Scandinavian Collectable Glass
By Sharen Custer, 62days expert
The glassware found in most modern homes today derives its inspiration from designs pioneered in Scandinavia and Denmark. The keynote of work done by designers in those countries was simplicity of lines, efficiency and practicality, combined with good design. It has influenced many European and American interior designers, such as the English Habitat store in the 1980’s, and helped contribute to its worldwide distribution and popularity.
At the beginning of the 20th century the Finnish glassmaking industry was thriving.
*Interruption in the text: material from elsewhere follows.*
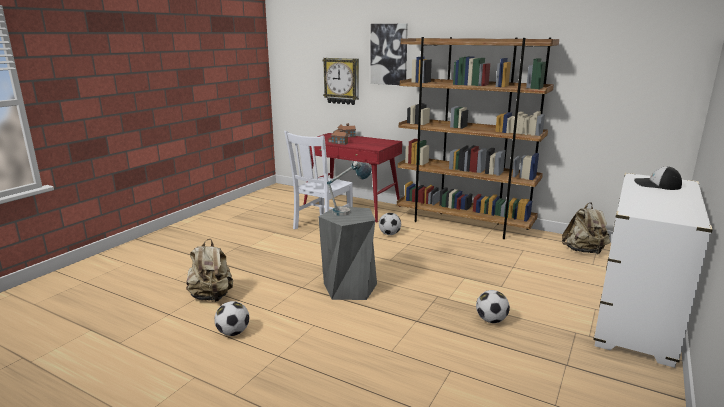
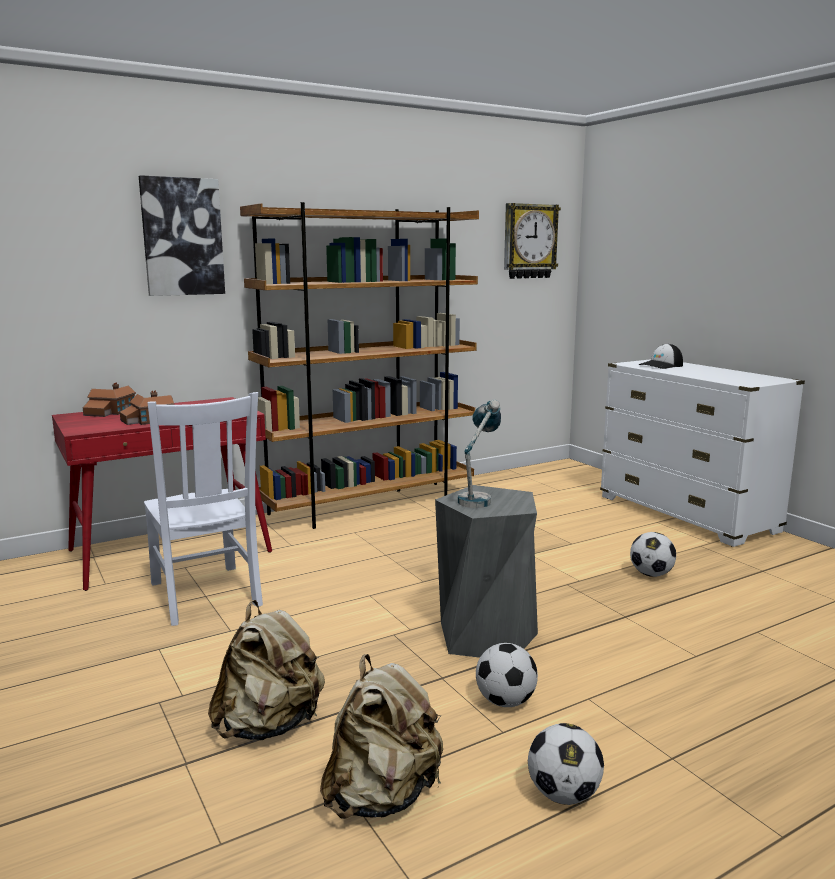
camera: 60 degrees left, 5 degrees down
(342, 81) = (71, 296): wall clock -> wall clock (529, 241)
(389, 234) = (331, 556): football -> football (505, 702)
(584, 251) = (525, 483): beige backpack -> beige backpack (270, 725)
Architect Alvar Aalto (1898-1976) designed asymmetrical vases in clear green glass for the Iattala Glass Works; Arttu Brummer (1891-1951), who was the director at the School of Arts and Crafts in Helsinki, designed for the Riihimaki Glass Works, and Timo Sarpaneva (1926-2006) also worked for Iattala. Their work was copied by young glass craftsmen all over Europe.
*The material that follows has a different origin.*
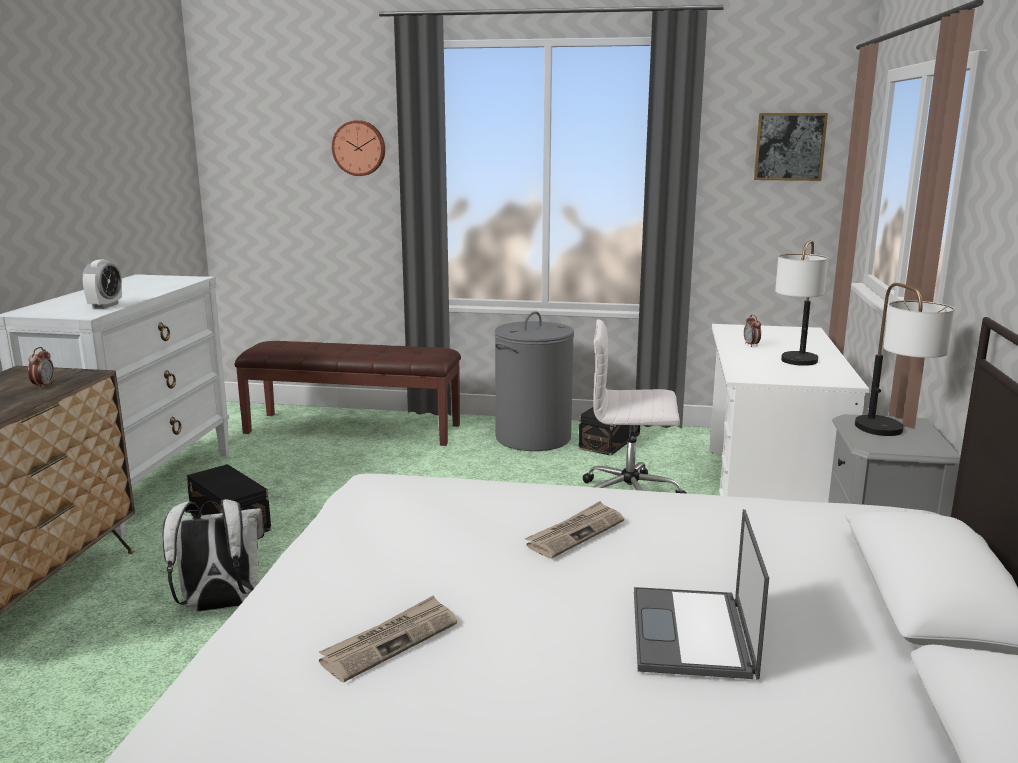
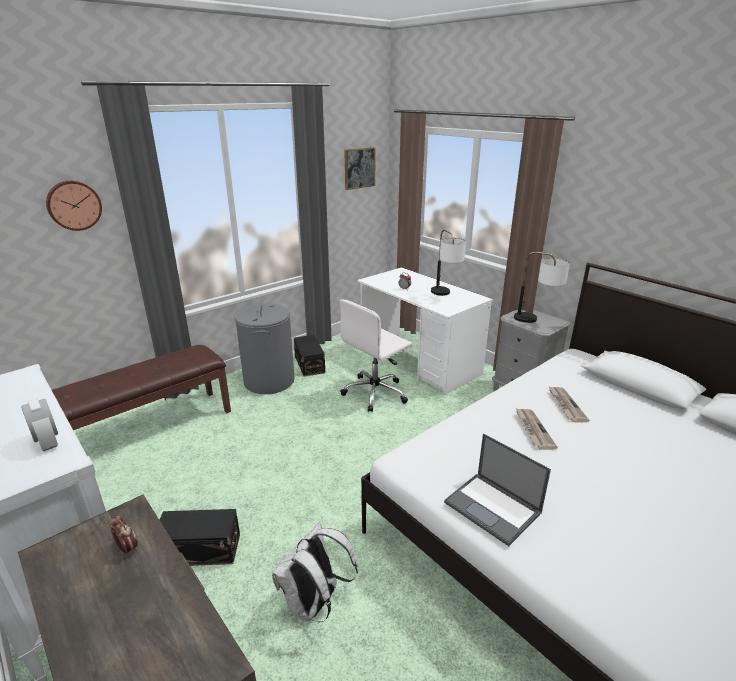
camera: 50 degrees left, 10 degrees up
(390, 641) = (609, 534): newspaper -> newspaper (565, 405)
(692, 634) = (647, 448): laptop -> laptop (493, 508)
After WWI Sweden took up the lead in glassmaking in Northern Europe and the Orrefors Glass Works reached its peak. The company speciality was extremely well designed glass for everyday use, which was in itself a great innovation of the time. Its Graal vases (also known as hurricane vases because of the shape) that were developed in 1916 by Simon Gate (1883-1945) are still being made by the company to this very day. Important Graal vases were made by the designer Eva Englund (1937-1998). The name Graal derives from the Holy Grail and the clear glass bowls, often of massive and heavy proportions, were fluidly decorated with cut and etched patterns.
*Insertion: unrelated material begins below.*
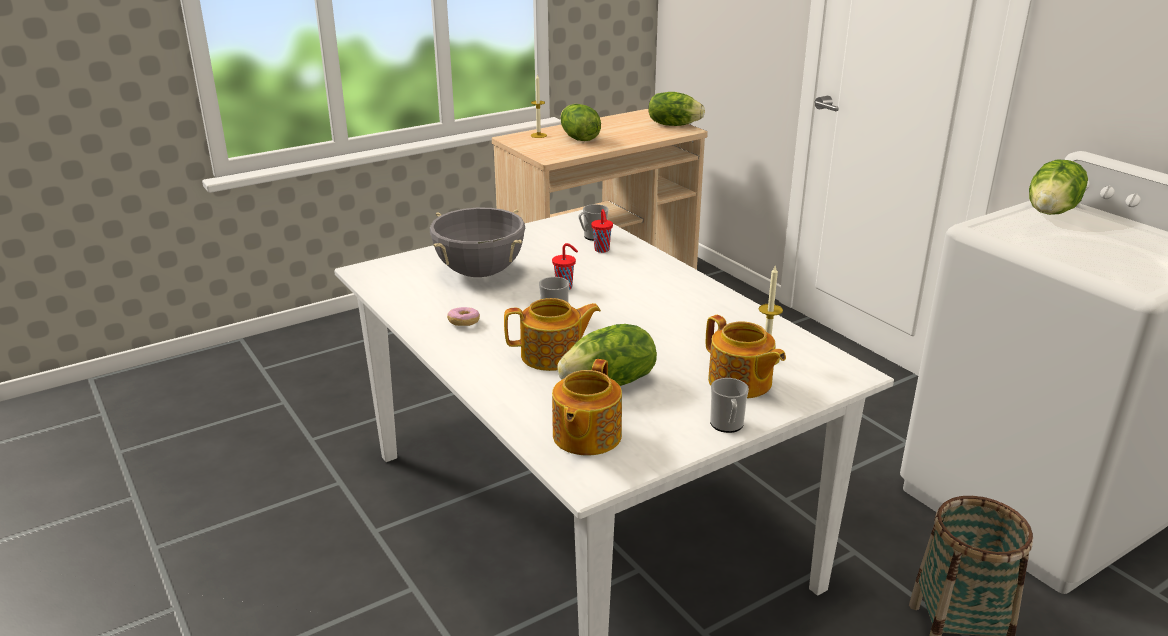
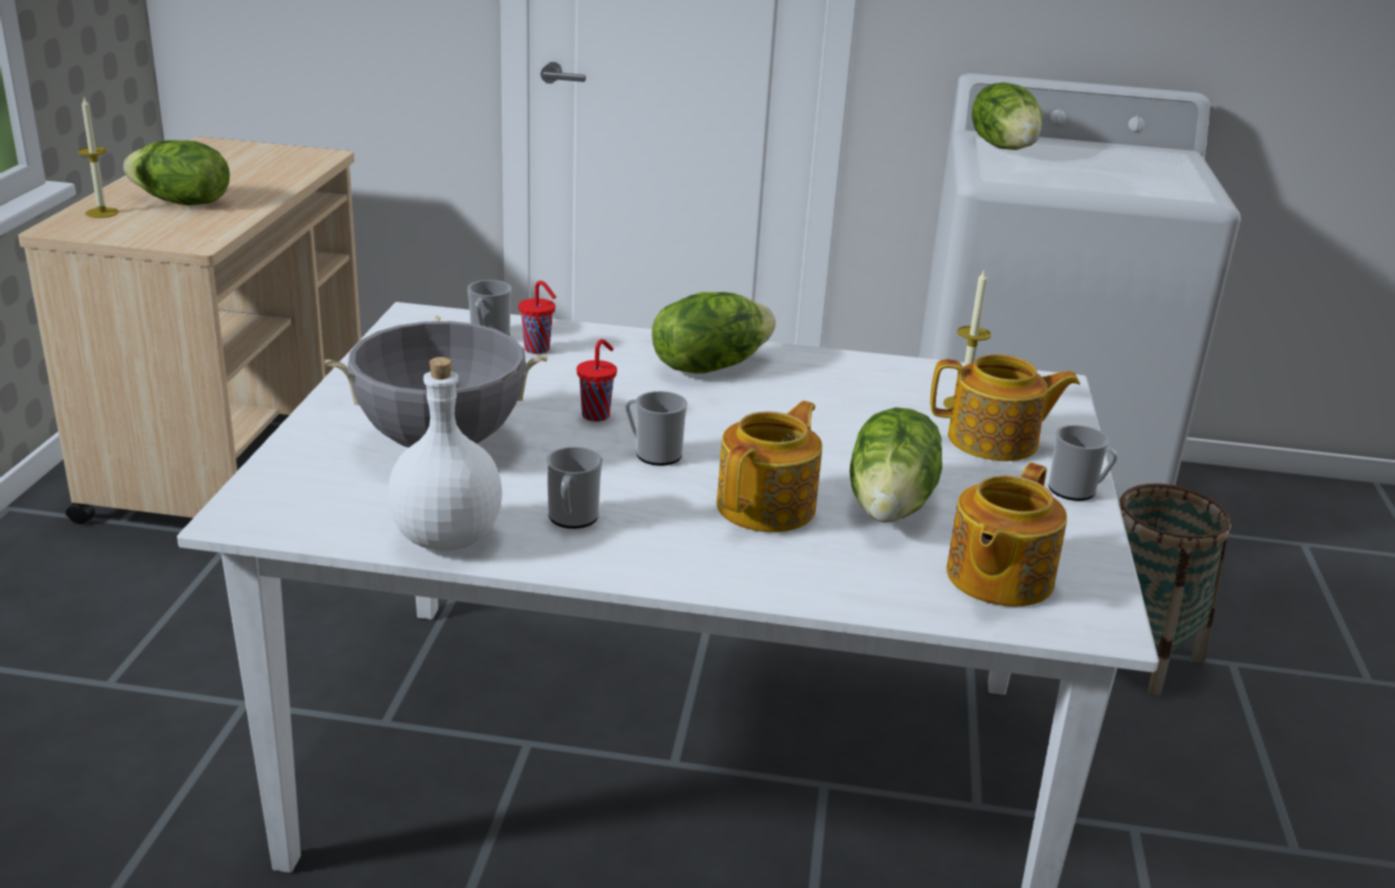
camera: 50 degrees left, 0 degrees up
(408, 308) = (448, 537): none -> white bottle
(464, 323) = (572, 519): donut -> mug
(585, 436) = (997, 578): teapot -> teapot turned 60 degrees clockwise
(673, 125) = (287, 152): lettuce -> lettuce (709, 366)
Edvin Ohstrom (1906-1994) worked for Orrefors from 1936 and developed Ariel glass with its embedded air bubbles, which also started a new and very popular trend. Gunnar Cyren (born 1931) developed Pop Age glasses with bands of different colours wrapped around the stem. Other notable Swedish companies were Kosta, which produced cut glass and tableware glass, and Boda, which made glass in progressive modernist designs and eventually merged with Kosta in the 1970’s. In Denmark a famous glassmaker was Jacob Bang (1899-1965) who worked for the Holmegaard Glass Factory. Later on Per Lutken (1916-1998) worked for Hokmegaard as well. Both were and remain major contributors to the influence on the international glass design.
Glass designed by all these makers is available on the collectors market, but the best prices are paid for rare and unusual, limited edition or early pieces. Condition of the items play a central role in its pricing. Any sign of damage or restoration reduced the value significantly.